The performances from the two male leads are fairly
good (compare Wong You Nam here to his role in Hollywood Hong Kong to see
how good he is – he is also a member of the band Shine) and get better
as the film progresses - they seem to grow as their characters do.
The Twins take a bit of a back seat here to their male counterparts, but
both generate some sort of mysterious star power ever so quietly – and
every expression and movement seem so right for their parts and endear
themselves to the audience. Charlene as the kung fu heroine has the flashier
part, but Gillian’s simplicity felt somehow deeper.

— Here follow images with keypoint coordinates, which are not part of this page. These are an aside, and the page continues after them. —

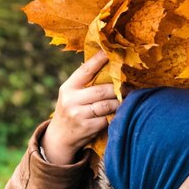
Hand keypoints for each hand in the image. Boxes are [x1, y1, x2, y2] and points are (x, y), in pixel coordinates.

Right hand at [41, 50, 119, 164]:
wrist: (59, 137)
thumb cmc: (71, 109)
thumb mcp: (71, 94)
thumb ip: (84, 82)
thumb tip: (107, 63)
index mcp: (68, 87)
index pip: (85, 70)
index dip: (99, 60)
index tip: (111, 51)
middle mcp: (71, 100)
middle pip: (102, 90)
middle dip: (118, 88)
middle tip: (129, 85)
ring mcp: (78, 115)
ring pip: (107, 105)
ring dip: (120, 102)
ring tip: (127, 98)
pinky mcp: (87, 128)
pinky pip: (107, 119)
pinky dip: (116, 115)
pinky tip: (120, 112)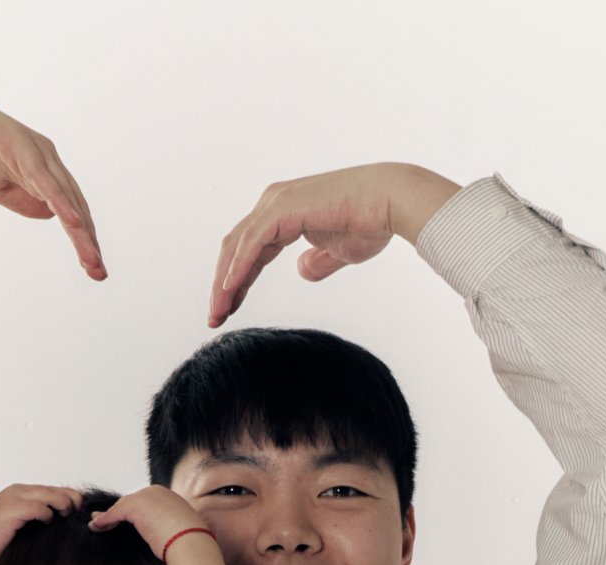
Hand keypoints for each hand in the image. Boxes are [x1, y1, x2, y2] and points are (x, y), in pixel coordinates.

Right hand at [0, 77, 105, 279]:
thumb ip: (24, 200)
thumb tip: (52, 215)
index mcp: (40, 169)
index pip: (70, 209)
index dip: (83, 239)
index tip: (93, 269)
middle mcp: (43, 157)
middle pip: (76, 204)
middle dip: (89, 241)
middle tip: (100, 274)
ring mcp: (32, 149)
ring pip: (65, 194)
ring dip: (81, 229)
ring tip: (92, 257)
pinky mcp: (16, 143)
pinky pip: (43, 178)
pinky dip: (60, 200)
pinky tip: (73, 223)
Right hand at [0, 484, 85, 564]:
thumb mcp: (19, 527)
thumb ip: (36, 521)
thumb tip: (59, 526)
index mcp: (20, 493)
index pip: (52, 490)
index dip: (70, 498)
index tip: (81, 512)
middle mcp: (18, 492)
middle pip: (55, 490)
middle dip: (72, 501)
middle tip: (82, 515)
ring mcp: (13, 499)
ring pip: (49, 495)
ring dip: (63, 506)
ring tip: (70, 519)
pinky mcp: (11, 511)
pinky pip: (38, 508)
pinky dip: (48, 516)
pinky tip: (50, 526)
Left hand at [89, 487, 239, 564]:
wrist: (191, 545)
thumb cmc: (189, 546)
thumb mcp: (179, 534)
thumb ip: (167, 530)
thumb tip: (160, 541)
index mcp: (170, 498)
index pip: (144, 503)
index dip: (130, 513)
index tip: (120, 521)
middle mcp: (158, 492)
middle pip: (131, 502)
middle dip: (116, 512)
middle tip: (101, 521)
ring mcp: (147, 496)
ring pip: (122, 506)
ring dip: (107, 517)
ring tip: (96, 526)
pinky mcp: (137, 505)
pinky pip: (115, 512)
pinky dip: (104, 520)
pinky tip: (96, 527)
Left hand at [208, 163, 458, 326]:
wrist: (391, 203)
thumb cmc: (370, 222)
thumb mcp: (338, 252)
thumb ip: (318, 262)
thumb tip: (302, 271)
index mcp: (283, 212)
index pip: (248, 251)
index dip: (236, 283)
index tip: (227, 312)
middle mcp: (274, 203)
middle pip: (235, 249)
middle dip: (222, 286)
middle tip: (214, 319)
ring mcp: (276, 202)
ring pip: (237, 247)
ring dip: (224, 283)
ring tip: (217, 314)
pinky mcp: (283, 209)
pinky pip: (252, 243)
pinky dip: (238, 268)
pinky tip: (229, 291)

Anthony Wong as usual
nearly steals the show in one small scene on the beach when he gently talks
to his small son about his hopes for him in the future. And like it seems
in every coming of age film, this one has it’s share of memory inducing
tunes from a Sam Hui song to the Twin’s lilting version of the Bee Gee’s
Melody Fair that will be rocketing around your head for days afterwards.

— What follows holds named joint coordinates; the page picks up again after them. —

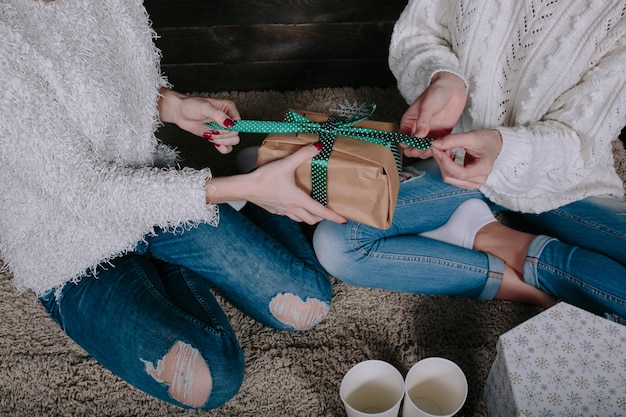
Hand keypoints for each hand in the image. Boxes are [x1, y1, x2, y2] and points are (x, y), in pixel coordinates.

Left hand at [157, 88, 240, 153]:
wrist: (180, 113)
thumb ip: (218, 115)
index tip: (220, 127)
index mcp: (229, 108)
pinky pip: (227, 147)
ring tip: (210, 134)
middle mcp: (228, 119)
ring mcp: (223, 129)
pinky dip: (222, 148)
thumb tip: (230, 124)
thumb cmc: (191, 105)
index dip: (230, 127)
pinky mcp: (218, 136)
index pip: (238, 122)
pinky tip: (214, 143)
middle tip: (211, 130)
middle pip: (236, 133)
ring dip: (221, 141)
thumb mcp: (204, 107)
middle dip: (222, 134)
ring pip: (233, 141)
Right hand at [205, 143, 346, 224]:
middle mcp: (292, 208)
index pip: (320, 211)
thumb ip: (302, 154)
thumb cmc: (264, 177)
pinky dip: (297, 213)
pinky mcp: (275, 210)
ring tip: (314, 210)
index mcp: (298, 199)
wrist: (245, 188)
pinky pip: (290, 216)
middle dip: (322, 218)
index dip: (333, 217)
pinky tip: (294, 205)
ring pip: (301, 220)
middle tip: (328, 212)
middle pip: (312, 220)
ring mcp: (283, 211)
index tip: (344, 221)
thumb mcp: (285, 164)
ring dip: (309, 217)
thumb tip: (318, 146)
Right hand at [400, 72, 466, 158]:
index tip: (418, 143)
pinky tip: (444, 149)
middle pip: (412, 149)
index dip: (409, 145)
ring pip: (423, 151)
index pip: (403, 140)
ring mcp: (428, 134)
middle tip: (428, 147)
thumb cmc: (437, 92)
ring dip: (429, 153)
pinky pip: (437, 148)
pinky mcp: (440, 136)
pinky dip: (440, 151)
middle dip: (418, 151)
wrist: (453, 89)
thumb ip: (422, 122)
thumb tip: (418, 136)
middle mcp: (417, 130)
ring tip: (437, 148)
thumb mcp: (427, 106)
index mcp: (408, 123)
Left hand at [431, 129, 501, 188]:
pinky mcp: (467, 183)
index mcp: (484, 169)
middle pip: (452, 177)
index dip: (446, 163)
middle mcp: (479, 180)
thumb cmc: (486, 140)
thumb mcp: (471, 136)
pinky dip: (446, 167)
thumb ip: (452, 140)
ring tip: (447, 150)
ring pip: (449, 178)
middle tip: (439, 147)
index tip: (437, 150)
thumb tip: (435, 144)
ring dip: (443, 164)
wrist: (494, 144)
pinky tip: (450, 157)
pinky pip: (451, 178)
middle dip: (441, 161)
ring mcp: (473, 183)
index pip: (460, 173)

My rating for this film: 8.0
If you want to be surprised by the cameo at
the end, don't - click here
Reviewed by YTSL
Like with some favorite food and drinks, certain
movies can leave the imbiber of them with a delicious after-taste to treasure
almost as much as the actual partaking of them. The way that an outstanding
culinary experience can be for gourmands, these welcome cinematic treats
for the eyes, ears, heart and soul are apt to linger on long in one’s memory
for some time after they have been consumed. As far as I am concerned,
JUST ONE LOOK is one such film.
One measure of the strength of this nostalgia
drenched 2002 offering’s sensory plus emotional impact on this (re)viewer
is it being so that, after she viewed it for the first time, at least two
nights’ worth of her sleep got filled with imagery that were either from
or clearly inspired by this majorly evocative Riley Yip directed plus scripted
effort. Another stems from the Twins’ rendition of the Bee Gees’

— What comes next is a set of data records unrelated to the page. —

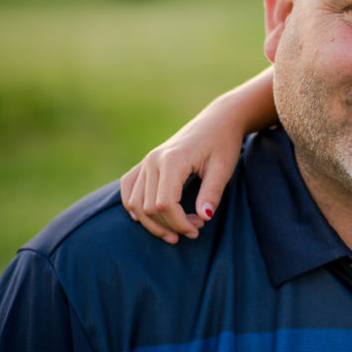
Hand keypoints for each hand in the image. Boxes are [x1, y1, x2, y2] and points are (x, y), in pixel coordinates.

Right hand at [120, 114, 240, 243]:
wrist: (217, 121)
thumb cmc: (223, 143)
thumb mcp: (223, 168)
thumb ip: (212, 192)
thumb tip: (204, 217)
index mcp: (172, 160)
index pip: (165, 204)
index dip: (179, 223)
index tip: (197, 230)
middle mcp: (153, 160)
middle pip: (149, 207)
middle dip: (171, 225)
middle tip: (195, 229)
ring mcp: (146, 161)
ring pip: (135, 203)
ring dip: (153, 223)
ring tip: (177, 230)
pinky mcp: (144, 163)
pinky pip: (128, 189)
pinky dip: (134, 207)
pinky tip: (148, 219)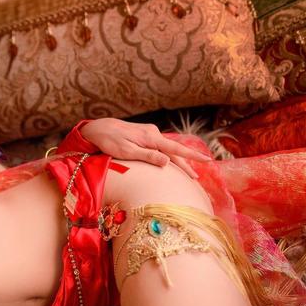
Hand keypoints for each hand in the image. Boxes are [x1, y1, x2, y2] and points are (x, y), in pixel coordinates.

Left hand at [79, 118, 212, 178]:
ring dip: (177, 160)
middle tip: (196, 178)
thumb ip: (148, 156)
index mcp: (151, 138)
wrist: (98, 128)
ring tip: (188, 172)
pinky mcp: (145, 135)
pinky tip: (171, 161)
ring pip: (167, 149)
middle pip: (174, 151)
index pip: (176, 149)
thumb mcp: (127, 151)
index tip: (207, 160)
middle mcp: (153, 133)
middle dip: (186, 163)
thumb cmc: (110, 141)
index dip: (192, 156)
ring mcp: (149, 133)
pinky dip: (168, 155)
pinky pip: (160, 147)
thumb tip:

“Melody Fair” coming to haunt me -- and in a not at all horrendous way!
– for much larger portions of my waking hours than one might have expected
of a tune that actually gets played far less frequently in JUST ONE LOOK
than, say, “California Dreaming” (or “What a Difference a Day Makes”) in
“Chungking Express”.
Additionally, like with “Metade Fumaca” (whose
helmer also was Riley Yip), certain sections of JUST ONE LOOK had this
non-native Hong Konger not only yearning to pay another visit to the HKSAR
but also having the kind of favorable feelings towards that section of
East Asia which seem to emanate from the sort of attachment to the “Fragrant
Harbor” that one might ordinarily assume would or could only be possessed
by those who call it home. From one perspective, this is in and of
itself a sure sign of this work – which is largely set in circa 1970s Cheung
Chau --containing a close to magical quality. Upon thinking a bit
more re how and why this is though, I have concluded that what undoubtedly
contributes to that which could be primarily described as a “Coming of
Age” film’s being able to bring about such a reaction is its having as
its protagonists individuals who – for all of their living in a different
place and time from those with which I am most familiar -- share with such
as me an undoubted love for Hong Kong and other cinema as well as their
home territory and certain key figures in their lives who also reside(d)
there.
Among the more alluring attributes of Hong Kong
movies for this fan of these works are those which make for their creating
a sometimes seemingly very real reel world for a transnational and far
flung community. JUST ONE LOOK contributes its share of appealing
characters, sweet touches, nicely realized details and other attractive
elements to this reel-ity. At the same time, that which provides
four of Hong Kong’s most youthful plus “hottest” Idols with plenty of opportunities
to shine also delightfully acknowledges that more than a small amount of
pleasure and inspiration continues to be derivable from the efforts of
many an older (or even now sadly deceased) silver screen luminary, and
generously accords some space to older thespians who surely still have
many contributions to make before they finally do decide to call it a day
(including Sam Lee – who was probably playing a father for the first time
in his acting career here! -- and Jo Kuk as well as the decades older Lee
Fung, Joe Cheung, Anthony Wong and Eric Kot).